Turkey has “activated” a Russian-made S-400 anti-aircraft defense system to track F-16 fighter jets flown by several other NATO members, U.S. lawmakers and analysts suspect, like reported by washingtonexaminer.com.
“The whole problem with having the S-400 integrated is in order to do that, you have to betray some of the codes and some of the, basically, NATO technology to the Russians,” the American Enterprise Institute’s Michael Rubin said. “And it appears that that’s what they’ve done.”
Western officials have eyed Turkey’s turn to Russian arms dealers with alarm in recent years, but Turkish President Recep Tayyip Erdogan defied the threat of U.S. sanctions to complete the pact. President Trump’s administration expelled Turkey from the F-35 joint strike fighter program to protect the cutting-edge warplane from exposure to Russian defense systems, but a recent standoff between Turkey and Greece created an opportunity to direct the armaments at U.S.-made F-16s.
“We have very credible reports that Turkey activated the S-400 in late August in response to joint military exercises being undertaken by Greece, Cyprus, Italy, and France in the eastern Mediterranean,” Sen. Chris Van Hollen, who sits on the Senate Foreign Relations Committee, said in a Thursday podcast hosted by the Hellenic American Leadership Council.
Those four countries, all members of the European Union as well as NATO, have been coordinating to force Erdogan to back down in disputes over control of energy-rich waters in the eastern Mediterranean. Their air exercises — known as Eunomia, or good law, in an apparent reference to claims that Erdogan is flouting international law — was widely perceived as a warning to Ankara.
The allegation that Erdogan used the S-400s in response appeared earlier this week in a Greek media outlet, but the Maryland Democrat’s comments show that the anxiety is percolating in Washington as well. “Turkey’s recent reported activation of the S-400 system to detect the U.S. F-16 underscores our grave concerns about Russia’s ability to access sensitive data,” Van Hollen and Oklahoma Republican Sen. James Lankford wrote in a Wednesday letter to Secretary of State Mike Pompeo.

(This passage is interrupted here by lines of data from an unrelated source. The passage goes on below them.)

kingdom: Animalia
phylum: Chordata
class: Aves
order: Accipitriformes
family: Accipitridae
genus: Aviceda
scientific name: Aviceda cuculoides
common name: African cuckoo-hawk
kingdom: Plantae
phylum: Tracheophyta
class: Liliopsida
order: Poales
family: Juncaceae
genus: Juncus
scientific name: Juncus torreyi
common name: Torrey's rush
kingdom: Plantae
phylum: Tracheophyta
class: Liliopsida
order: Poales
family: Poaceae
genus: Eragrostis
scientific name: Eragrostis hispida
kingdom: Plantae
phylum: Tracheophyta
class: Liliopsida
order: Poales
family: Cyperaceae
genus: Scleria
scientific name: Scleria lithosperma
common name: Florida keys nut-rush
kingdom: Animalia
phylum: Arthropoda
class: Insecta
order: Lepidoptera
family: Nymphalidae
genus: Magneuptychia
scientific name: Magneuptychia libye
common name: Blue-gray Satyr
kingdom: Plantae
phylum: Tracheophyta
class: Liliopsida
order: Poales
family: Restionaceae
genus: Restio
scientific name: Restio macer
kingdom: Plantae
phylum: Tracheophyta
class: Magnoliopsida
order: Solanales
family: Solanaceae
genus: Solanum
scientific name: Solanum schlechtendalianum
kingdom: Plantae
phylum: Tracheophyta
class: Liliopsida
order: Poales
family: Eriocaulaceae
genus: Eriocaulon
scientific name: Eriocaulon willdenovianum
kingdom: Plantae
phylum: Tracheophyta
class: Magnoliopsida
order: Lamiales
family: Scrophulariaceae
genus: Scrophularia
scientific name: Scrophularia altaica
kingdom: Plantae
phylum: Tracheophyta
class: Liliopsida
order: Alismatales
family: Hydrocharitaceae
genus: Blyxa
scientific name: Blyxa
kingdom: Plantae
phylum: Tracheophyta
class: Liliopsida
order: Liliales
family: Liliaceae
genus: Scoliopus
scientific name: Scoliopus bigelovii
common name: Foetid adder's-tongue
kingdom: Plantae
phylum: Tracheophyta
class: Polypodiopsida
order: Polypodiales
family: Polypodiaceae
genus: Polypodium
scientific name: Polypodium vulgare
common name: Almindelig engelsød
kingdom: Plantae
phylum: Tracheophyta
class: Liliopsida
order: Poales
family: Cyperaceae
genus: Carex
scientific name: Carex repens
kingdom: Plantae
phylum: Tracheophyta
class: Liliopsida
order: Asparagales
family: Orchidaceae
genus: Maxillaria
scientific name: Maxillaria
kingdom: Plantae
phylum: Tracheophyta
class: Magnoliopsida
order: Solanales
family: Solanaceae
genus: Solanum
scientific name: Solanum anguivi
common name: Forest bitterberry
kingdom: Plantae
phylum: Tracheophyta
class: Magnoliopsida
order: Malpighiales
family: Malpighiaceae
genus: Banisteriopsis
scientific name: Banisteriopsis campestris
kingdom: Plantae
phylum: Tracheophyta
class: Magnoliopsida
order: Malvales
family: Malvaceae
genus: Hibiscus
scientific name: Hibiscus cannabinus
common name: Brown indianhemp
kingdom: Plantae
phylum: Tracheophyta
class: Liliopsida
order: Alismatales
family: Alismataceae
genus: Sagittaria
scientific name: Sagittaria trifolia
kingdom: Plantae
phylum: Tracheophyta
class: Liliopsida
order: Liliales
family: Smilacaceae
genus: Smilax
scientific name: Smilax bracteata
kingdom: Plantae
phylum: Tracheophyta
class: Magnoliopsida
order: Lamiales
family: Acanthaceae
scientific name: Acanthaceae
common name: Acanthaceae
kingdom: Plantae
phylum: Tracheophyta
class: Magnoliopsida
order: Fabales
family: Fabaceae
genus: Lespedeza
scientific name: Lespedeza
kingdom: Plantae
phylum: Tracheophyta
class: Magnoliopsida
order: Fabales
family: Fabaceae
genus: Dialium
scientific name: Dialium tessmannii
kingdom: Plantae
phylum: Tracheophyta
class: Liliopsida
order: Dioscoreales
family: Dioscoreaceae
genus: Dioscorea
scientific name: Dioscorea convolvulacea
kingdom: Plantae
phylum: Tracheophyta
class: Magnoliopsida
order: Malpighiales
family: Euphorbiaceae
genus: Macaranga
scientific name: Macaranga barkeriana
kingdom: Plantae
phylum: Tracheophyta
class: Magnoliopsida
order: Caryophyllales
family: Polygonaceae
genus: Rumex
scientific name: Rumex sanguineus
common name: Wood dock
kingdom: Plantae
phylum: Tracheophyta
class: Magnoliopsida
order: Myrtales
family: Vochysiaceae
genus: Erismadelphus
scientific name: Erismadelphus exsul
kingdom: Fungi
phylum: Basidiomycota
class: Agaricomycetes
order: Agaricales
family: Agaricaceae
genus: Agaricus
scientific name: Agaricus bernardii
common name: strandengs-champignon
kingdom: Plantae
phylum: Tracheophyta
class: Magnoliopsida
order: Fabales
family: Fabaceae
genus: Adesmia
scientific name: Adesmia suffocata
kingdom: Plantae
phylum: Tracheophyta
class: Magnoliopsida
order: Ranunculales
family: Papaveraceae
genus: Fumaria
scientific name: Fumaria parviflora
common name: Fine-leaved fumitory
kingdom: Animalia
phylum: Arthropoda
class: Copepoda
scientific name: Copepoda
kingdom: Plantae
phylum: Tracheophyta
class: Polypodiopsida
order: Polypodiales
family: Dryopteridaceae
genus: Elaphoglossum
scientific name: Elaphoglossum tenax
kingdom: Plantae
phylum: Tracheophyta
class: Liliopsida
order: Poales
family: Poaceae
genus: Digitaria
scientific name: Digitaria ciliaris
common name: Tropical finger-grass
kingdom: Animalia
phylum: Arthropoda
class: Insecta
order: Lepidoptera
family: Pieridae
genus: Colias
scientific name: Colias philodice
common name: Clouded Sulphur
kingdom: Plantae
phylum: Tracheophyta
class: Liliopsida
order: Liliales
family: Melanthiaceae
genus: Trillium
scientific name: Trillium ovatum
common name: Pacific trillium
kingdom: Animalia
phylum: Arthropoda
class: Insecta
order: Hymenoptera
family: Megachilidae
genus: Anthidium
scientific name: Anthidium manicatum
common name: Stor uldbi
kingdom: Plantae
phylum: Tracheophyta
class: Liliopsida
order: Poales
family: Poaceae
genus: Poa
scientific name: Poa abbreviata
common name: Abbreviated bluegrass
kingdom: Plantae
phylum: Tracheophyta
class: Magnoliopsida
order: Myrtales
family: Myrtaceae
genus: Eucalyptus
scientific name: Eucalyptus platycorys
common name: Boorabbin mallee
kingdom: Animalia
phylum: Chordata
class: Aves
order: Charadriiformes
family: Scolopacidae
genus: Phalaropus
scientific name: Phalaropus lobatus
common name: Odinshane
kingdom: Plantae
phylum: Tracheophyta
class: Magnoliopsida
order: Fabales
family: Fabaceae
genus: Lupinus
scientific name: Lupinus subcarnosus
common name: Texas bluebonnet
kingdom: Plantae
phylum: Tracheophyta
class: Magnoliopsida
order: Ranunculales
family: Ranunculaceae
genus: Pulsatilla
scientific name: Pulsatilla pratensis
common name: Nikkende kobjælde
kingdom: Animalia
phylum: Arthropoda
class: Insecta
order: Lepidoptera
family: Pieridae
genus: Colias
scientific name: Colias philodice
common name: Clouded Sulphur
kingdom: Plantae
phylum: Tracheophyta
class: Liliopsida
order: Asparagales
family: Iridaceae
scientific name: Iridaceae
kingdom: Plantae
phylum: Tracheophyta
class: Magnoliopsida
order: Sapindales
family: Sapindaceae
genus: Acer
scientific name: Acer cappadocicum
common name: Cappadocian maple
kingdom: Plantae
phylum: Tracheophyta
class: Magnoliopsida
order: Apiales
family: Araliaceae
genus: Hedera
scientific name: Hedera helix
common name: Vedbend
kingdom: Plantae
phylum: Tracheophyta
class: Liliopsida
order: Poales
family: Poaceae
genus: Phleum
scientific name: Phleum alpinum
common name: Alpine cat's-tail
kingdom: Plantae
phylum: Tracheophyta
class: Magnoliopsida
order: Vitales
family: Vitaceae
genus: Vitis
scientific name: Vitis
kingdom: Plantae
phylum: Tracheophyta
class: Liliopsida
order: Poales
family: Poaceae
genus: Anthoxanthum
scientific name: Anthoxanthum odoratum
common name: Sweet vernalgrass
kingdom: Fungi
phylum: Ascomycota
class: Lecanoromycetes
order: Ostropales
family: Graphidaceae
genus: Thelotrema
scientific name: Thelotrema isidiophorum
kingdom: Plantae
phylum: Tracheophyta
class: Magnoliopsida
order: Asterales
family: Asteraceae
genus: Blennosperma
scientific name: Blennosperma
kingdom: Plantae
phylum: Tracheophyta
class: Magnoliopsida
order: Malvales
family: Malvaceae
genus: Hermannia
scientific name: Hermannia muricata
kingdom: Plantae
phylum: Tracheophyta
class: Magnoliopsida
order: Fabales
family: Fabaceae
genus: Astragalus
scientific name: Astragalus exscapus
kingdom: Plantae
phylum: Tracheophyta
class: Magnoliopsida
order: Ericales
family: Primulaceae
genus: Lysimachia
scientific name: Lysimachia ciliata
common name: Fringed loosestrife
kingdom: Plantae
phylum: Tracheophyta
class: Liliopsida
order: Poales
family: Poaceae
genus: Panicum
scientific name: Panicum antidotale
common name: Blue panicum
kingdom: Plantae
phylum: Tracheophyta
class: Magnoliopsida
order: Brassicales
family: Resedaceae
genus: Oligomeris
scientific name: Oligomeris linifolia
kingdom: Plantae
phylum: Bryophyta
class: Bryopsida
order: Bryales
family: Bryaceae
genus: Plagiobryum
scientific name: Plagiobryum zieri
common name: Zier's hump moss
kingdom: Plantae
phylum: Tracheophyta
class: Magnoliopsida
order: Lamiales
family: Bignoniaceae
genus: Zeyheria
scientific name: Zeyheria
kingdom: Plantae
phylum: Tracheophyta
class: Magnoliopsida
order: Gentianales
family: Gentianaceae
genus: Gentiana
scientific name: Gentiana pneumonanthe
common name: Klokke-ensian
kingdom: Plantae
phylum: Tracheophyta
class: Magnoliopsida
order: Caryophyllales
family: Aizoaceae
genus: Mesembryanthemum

The allegation has not been confirmed publicly. Still, the lawmakers have renewed their call for Trump to comply with a federal law that requires the imposition of sanctions on anyone who completes a “significant transaction” with the Russian defense industry.
“And, in the case of Turkey, it’s especially egregious because this is a NATO ally, at least they are supposed to be a NATO ally, and yet, they purchased this Russian defense system that can put NATO pilots and NATO at risk,” Van Hollen added Thursday.
The Greek Embassy in Washington declined to comment on the reports. Turkish officials have hinted that the S-400 is operational while declining to state the full scope of its usage.
“There is a misunderstanding that the activation of the S-400 has been delayed,” Turkish defense industries chief Ismail Demir told local media this week. “Think about it this way: You are a country, and you have a system. Would you reveal, as the user, which mode that equipment is in, for how long, or in what capacity you use it? No country would do that.”
Yet Turkey is also preparing to test the weaponry at Sinop, a site on the Black Sea coast where Turkey and the United States monitored the Soviet Union during the Cold War.
“We don’t see a Turkey that shies away from operationalizing the S-400,” said former Turkish lawmaker Aykan Erdemir, a Foundation for Defense of Democracies analyst and Erdogan critic who provided a translation of Demir’s remarks. “And now, in Sinop, we also see, again, a willingness to test the S-400 but to make it quite public … by literally moving the system through Turkey’s Black Sea provinces, leaving a lot of evidence behind.”
U.S. officials have struggled to wield policy tools that could punish Erdogan’s undesirable behavior while avoiding a total fracture of the alliance. Secretary of State Mike Pompeo suggested last year that Erdogan might avoid the sanctions if the Turkish officials left the S-400 in mothballs, but the testing and the reported tracking of allied fighter jets challenges that compromise.
“This administration’s failure to do so just further emboldens President Erdogan to ignore other US and NATO interests,” Van Hollen said of the sanctions. “There’s no justification for not applying the law that’s on the books. And it is only emboldening Turkey to take more aggressive actions, not just with respect to activating the S-400, but other actions that they are taking in the eastern Mediterranean and other places in the region.”